Пойдет сама в лес… Пила у нее маленькая с одной ручкой. Ножовка, Повалит деревья, испилит все и сложит - только вывози. Наготовит на свою келью в зиму десять возов. Както идет из лесу с пилою, а я ей навстречу. "Благословите, матушка… Поди, дерева три повалили?" Смеюсь.
А она: "Что уж, как говорится… Я двадцать три свалю!" Бывало, позовет меня к себе вечером.
Сидим с ней. Поем. Она ой петь любила. А голос какой у нее был… В монастыре она была с трех годов. Сирота она была, ее и отдали. Только уж конечно не в наш. В Покровский какой-то монастырь, уж не знаю, где он и был… Чаю она не пила, только кофий. Была у нее кружка фарфоровая, аккурат на три стакана. Выпьет ее, скажет: "Вот я кадушечку-то эту опорожнила, как говорится". Это у нее как пословица была - "как говорится". Она меня любила: "Шурка маленькая все сделает". Я в монастыре все "Шурка была маленькая". Мне не любо было, как меня Александрой Николаевной стали звать, я все думала, что я Шурка маленькая…
Paз корчуем мы пни да поем "Дубинушку", а матушка Игуменья мимо идет. Как услыхала, кричит: "Шурка!" Я молчу, притаилась. Опять: "Шурка! Ах, ты скачок. ямкой! Вот погоди, в праздник на поклоны станешь"… У меня все сходило. Раз зимой ельник рубили, уж темно, а мы все работаем.
Матушка Эсфирь - она тоже была трудолюбивая - все работает и работает. А уж темно. Я еще в лаптях была, валенки мне не привезли. А я как запою:
Поглядели бы родные,
Чего Шурка делает:
В лапотищах по снежищу
С ельничищем бегает!
А матушка Эсфирь: "Господи Исусе! Пойдем все скорей домой. А то она у нас запляшет!" А тут у нас такое дело получилось. С Мать Иришей… У нее уж постриг был, она была рясофорная. И певчая превосходная, и иконописица. Она с трех лет в монастыре.
Она не видывала, как пляшут, и как песни поют не слыхивала. Было ей уж лет под пятьдесят. А вот тут какое с ней получилось дело. В аккурат на Мариино стояние… Поем канон. Слышим, кто-то во всю головушку орет на клиросе. Матушка Игуменья думали - Ксения. И врозь орет.
"Как говорится, Ксения, что ли?" - говорят Матушка. "Да нет, - говорим, - Ксения - вот она". - "Да кто же это?" Глядим, а это Мать Ириша - во всю головушку. Домой в келью пришла из церкви - все начала кидать. Деньги у нее тут какие-то были. Все выкинула: "Ничего мне не надо. Потому что я уж теперь не с вами. Я уж на небе". - "Да Мать Ириша…" - "Не Мать Ириша! Я - девица чистая, богоотроковица. Чего на земле делается?" - и смотрит так вниз.

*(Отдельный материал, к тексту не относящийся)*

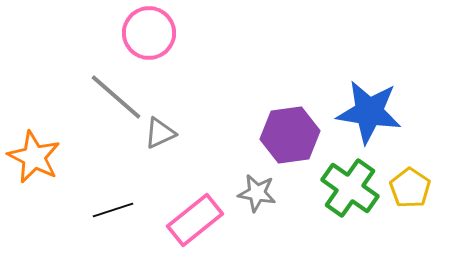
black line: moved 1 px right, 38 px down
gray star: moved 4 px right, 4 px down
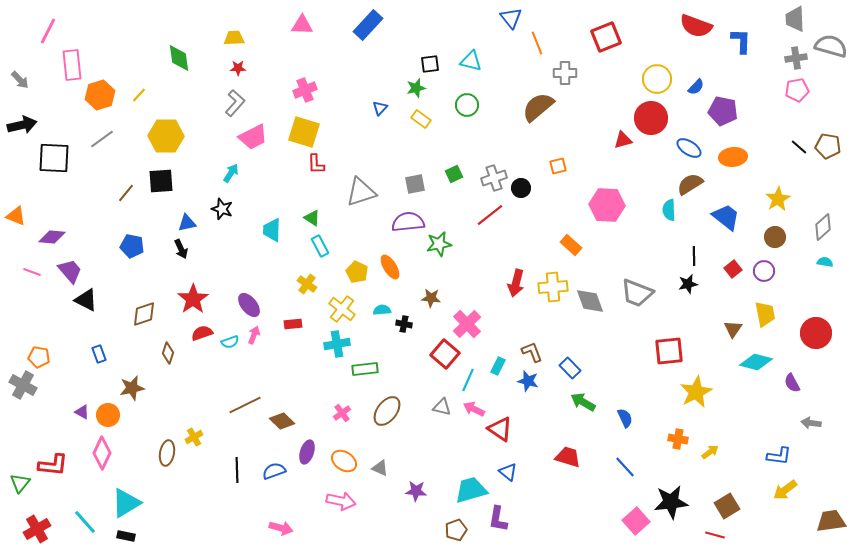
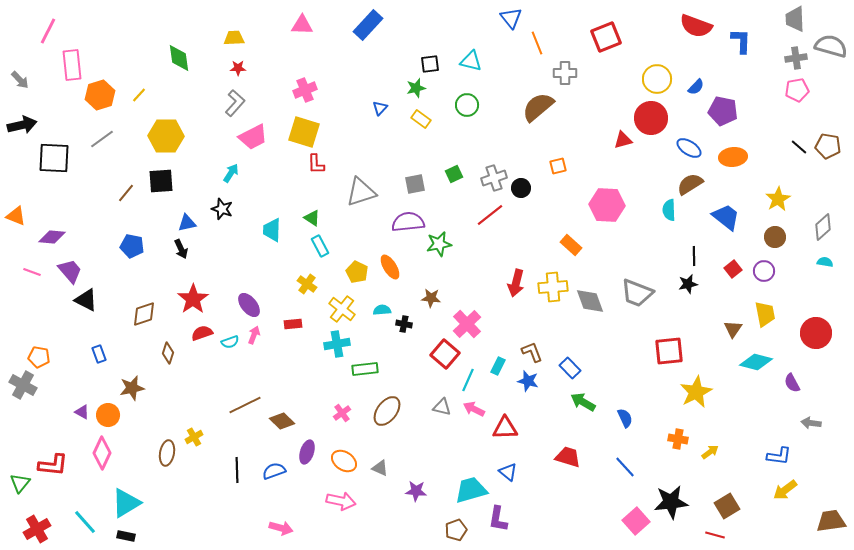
red triangle at (500, 429): moved 5 px right, 1 px up; rotated 36 degrees counterclockwise
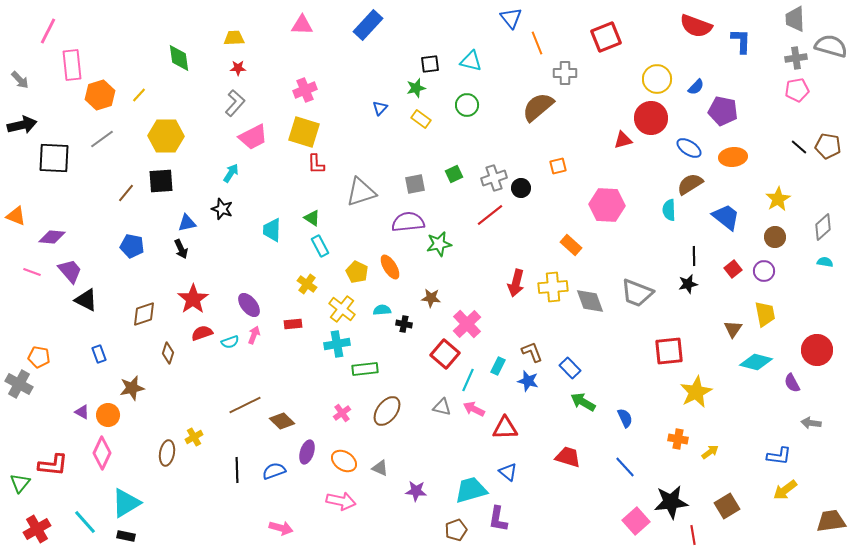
red circle at (816, 333): moved 1 px right, 17 px down
gray cross at (23, 385): moved 4 px left, 1 px up
red line at (715, 535): moved 22 px left; rotated 66 degrees clockwise
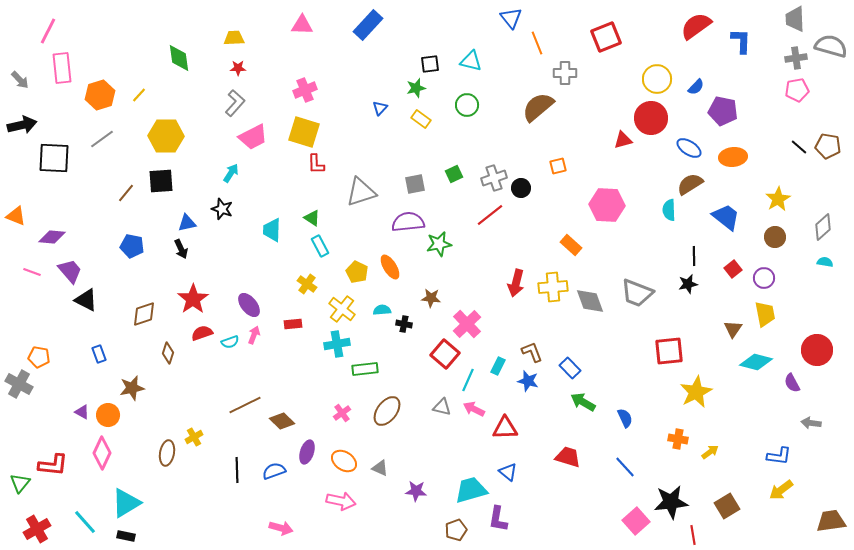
red semicircle at (696, 26): rotated 124 degrees clockwise
pink rectangle at (72, 65): moved 10 px left, 3 px down
purple circle at (764, 271): moved 7 px down
yellow arrow at (785, 490): moved 4 px left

"Господи, Мать Ириша с ума сошла!" - "Я вам сказала, кто я!" Вот и началось. Все выкидала.
"Ничего мне не надо!" И сила-то какая взялась - насилу шесть человек ее к кровати привязали… В окошко тут мы ей ставни вставили - лезет везде, совладать не можем. А сила-то, сила. Нас поставили, меня и мать Анну Власову к ней. За ней ухаживать. Она все меня "Шуреночек, косареночек… дай мне попить водички с помойной ямы". - "Не дам, - говорю. - Вот скажи: Господи, благослови. (А с нее пот-то, пот-то…) Да перекрестись. Вот богоявленская вода, напою сейчас". - "Нет, не скажу!" - "Не скажешь, ну и сиди. Не дам воды". Уж она просит, просит. До тех пор доведем: "Скажи: Господи, благослови, да перекрестись - сейчас попьешь". Как перекрестится, скажет - вся ослабнет. Попьет святой водички… Тут я снимаю с нее рубаху - хоть выжимай, вся мокрая. Надеваем на нее чистую.